◆ **Extrait du document**
________________________________________

Commémoration de la mort de la légendaire artiste égyptienne surnommée « la Sultane » ou encore « la Sultane du tarab », Mounira El Mahdeya qui fut la première femme à monter sur une scène de théâtre en Égypte.
Née sous le nom de Zakia Hassan Mansour le 16 mai 1885 dans le village d’Al-Mahdeya, dans le gouvernorat de Sharqiya, en Égypte, elle perd son père très jeune et est élevée par sa sœur. Elle commence sa carrière artistique comme chanteuse animant les soirées et célébrations à Zagazig. En 1905, un propriétaire de café du Caire découvre sa voix exceptionnelle et la convainc de s’installer dans la capitale.
Au Caire, sa renommée grandit rapidement et elle reçoit le titre de « Sultane du chant ». Elle ouvre ensuite son propre cabaret baptisé « Nozhet El Nofous » dans le quartier d’Azbakeya, devenu un lieu de rencontre pour les intellectuels, hommes politiques et journalistes grâce à sa forte personnalité et son charisme.

________________________________________

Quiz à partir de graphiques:
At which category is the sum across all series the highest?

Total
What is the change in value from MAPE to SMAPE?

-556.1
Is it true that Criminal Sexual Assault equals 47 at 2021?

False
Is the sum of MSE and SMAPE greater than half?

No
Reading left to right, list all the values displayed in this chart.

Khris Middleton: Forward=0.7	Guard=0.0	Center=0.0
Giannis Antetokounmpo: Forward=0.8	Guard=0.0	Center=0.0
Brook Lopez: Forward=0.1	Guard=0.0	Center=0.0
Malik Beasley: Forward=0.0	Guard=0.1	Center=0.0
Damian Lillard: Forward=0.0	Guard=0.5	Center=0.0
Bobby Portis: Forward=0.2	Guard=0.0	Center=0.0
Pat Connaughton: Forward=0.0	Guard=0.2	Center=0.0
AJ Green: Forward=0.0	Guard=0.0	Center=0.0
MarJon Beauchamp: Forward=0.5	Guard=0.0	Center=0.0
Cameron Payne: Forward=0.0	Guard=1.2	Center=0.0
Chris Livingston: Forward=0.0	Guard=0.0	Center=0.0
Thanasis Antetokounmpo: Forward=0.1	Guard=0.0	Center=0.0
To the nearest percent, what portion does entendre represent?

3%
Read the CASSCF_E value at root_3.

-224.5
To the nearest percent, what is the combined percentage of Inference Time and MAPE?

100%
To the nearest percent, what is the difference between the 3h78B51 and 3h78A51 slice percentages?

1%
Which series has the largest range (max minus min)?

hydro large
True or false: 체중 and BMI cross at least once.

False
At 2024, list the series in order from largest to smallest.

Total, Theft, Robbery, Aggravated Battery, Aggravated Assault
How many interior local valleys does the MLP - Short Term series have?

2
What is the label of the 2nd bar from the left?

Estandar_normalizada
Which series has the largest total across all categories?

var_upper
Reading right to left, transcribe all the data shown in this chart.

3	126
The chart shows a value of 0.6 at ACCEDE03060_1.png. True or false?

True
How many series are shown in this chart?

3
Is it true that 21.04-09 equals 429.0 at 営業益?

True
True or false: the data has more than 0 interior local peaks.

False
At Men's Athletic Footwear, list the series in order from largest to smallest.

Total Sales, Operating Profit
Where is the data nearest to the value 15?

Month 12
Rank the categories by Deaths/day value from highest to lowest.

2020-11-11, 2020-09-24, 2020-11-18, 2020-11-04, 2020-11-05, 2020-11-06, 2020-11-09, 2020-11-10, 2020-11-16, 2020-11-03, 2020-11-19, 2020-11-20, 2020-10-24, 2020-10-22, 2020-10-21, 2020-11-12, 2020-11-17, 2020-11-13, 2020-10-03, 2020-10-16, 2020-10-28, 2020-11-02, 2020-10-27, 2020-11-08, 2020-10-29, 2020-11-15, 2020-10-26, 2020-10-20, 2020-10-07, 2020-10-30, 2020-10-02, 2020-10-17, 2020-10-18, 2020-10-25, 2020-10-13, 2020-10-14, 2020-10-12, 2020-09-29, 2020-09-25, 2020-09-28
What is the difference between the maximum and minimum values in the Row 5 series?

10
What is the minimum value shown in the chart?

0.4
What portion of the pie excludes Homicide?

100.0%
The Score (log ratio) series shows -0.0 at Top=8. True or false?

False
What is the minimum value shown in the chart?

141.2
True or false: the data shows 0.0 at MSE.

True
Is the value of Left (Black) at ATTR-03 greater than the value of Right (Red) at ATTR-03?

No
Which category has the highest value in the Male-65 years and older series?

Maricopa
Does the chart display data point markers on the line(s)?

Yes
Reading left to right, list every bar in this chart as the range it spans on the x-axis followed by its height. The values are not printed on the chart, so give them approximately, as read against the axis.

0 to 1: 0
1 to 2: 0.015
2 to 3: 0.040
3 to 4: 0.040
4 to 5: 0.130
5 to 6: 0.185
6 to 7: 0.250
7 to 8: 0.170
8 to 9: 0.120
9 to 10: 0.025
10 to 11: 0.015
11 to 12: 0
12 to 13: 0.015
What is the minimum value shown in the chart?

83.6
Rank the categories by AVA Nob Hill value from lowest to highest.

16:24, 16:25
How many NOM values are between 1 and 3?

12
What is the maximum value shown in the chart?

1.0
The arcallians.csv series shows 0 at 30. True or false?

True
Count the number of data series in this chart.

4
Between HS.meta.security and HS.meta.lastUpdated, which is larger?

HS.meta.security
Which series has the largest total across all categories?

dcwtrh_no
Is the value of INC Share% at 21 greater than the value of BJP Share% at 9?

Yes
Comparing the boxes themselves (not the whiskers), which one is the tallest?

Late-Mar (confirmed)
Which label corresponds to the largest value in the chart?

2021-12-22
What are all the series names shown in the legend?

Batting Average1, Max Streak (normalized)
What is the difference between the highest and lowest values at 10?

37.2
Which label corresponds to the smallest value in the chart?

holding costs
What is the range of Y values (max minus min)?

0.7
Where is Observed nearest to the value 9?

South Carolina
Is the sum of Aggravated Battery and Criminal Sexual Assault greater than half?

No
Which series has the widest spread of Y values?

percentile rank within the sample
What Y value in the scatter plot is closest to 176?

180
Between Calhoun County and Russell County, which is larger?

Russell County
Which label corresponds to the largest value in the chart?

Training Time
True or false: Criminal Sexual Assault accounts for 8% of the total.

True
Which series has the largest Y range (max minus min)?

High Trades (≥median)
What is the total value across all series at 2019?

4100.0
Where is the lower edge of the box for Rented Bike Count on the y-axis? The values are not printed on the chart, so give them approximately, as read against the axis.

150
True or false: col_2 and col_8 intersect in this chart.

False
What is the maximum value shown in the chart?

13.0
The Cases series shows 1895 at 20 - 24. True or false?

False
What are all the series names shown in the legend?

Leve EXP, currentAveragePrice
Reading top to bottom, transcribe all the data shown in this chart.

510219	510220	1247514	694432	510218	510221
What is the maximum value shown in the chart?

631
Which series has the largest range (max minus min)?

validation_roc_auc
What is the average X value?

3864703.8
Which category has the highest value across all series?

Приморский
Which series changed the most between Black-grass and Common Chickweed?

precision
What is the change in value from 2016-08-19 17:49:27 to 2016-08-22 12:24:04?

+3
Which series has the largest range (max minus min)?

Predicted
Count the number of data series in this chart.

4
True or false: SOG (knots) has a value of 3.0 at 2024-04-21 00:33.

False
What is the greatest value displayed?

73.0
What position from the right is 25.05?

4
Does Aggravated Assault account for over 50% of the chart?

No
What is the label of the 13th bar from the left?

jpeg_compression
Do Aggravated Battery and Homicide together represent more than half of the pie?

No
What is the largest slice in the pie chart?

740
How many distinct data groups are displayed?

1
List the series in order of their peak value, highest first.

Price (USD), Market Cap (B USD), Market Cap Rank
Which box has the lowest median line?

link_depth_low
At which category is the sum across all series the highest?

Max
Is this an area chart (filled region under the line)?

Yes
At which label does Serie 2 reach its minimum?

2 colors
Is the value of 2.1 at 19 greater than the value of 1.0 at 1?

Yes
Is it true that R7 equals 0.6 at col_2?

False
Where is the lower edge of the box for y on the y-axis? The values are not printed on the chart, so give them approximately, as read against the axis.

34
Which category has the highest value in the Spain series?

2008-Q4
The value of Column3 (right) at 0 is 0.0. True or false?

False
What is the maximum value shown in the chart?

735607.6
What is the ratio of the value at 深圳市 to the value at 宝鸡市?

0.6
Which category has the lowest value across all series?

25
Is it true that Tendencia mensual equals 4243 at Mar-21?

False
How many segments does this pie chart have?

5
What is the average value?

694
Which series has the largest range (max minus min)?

________________________________________

◆ **Exercices**
A – Répondez à ces questions sur le texte consacré à Mounira El Mahdeya :
(i) Qui l'a élevée après la mort de son père ?
(ii) En quelle année un propriétaire de café du Caire a-t-il découvert sa voix ?
(iii) Quel nom a-t-elle donné à son cabaret ?
B – Recopiez le passage du texte sur Mounira El Mahdeya qui va de « Née sous le » à « et son charisme. », ces deux passages compris.
C – Écrivez la suite du texte sur Mounira El Mahdeya à partir de l'endroit où il s'arrête.

◆ **Réponses fournies**
A –
(i) Sa sœur.
(ii) En 1905.
(iii) « Nozhet El Nofous ».

B –
Née sous le nom de Zakia Hassan Mansour le 16 mai 1885 dans le village d’Al-Mahdeya, dans le gouvernorat de Sharqiya, en Égypte, elle perd son père très jeune et est élevée par sa sœur. Elle commence sa carrière artistique comme chanteuse animant les soirées et célébrations à Zagazig. En 1905, un propriétaire de café du Caire découvre sa voix exceptionnelle et la convainc de s’installer dans la capitale.
Au Caire, sa renommée grandit rapidement et elle reçoit le titre de « Sultane du chant ». Elle ouvre ensuite son propre cabaret baptisé « Nozhet El Nofous » dans le quartier d’Azbakeya, devenu un lieu de rencontre pour les intellectuels, hommes politiques et journalistes grâce à sa forte personnalité et son charisme.

C –
En été de 1915, elle monte sur scène avec la troupe d’Aziz Eid pour interpréter le rôle de « Hassan » dans une pièce du cheikh Salama Hegazy. Elle devient ainsi la première femme égyptienne à se produire sur une scène de théâtre, ce qui contribue à populariser davantage les représentations théâtrales. La presse surnomme alors son théâtre « le souffle de la liberté ».
Malgré le fait qu’elle interprétait souvent des rôles masculins, elle se faisait inscrire sur les affiches comme « la première actrice ». Plus tard, elle quitte la troupe d’Aziz Eid pour créer sa propre compagnie théâtrale et présente les œuvres les plus célèbres de Salama Hegazy. Elle collabore également avec les plus grands poètes et compositeurs de son époque et contribue à révéler le talent du musicien Mohamed Abdel Wahab.
En 1935, elle tient le rôle principal dans le film El Ghandoura, unique film de sa carrière, réalisé par le cinéaste italien Volpi. En 1948, après vingt ans d’absence artistique, elle tente un retour au théâtre, sans retrouver le succès espéré.
Cette période est marquée par une rivalité intense avec Oum Kalthoum, dont l’arrivée bouleverse la scène musicale avec de nouvelles exigences artistiques auxquelles Mounira El Mahdeya ne parvient pas à s’adapter. Elle choisit alors de se retirer définitivement de la vie artistique pour se consacrer à sa passion pour les animaux domestiques.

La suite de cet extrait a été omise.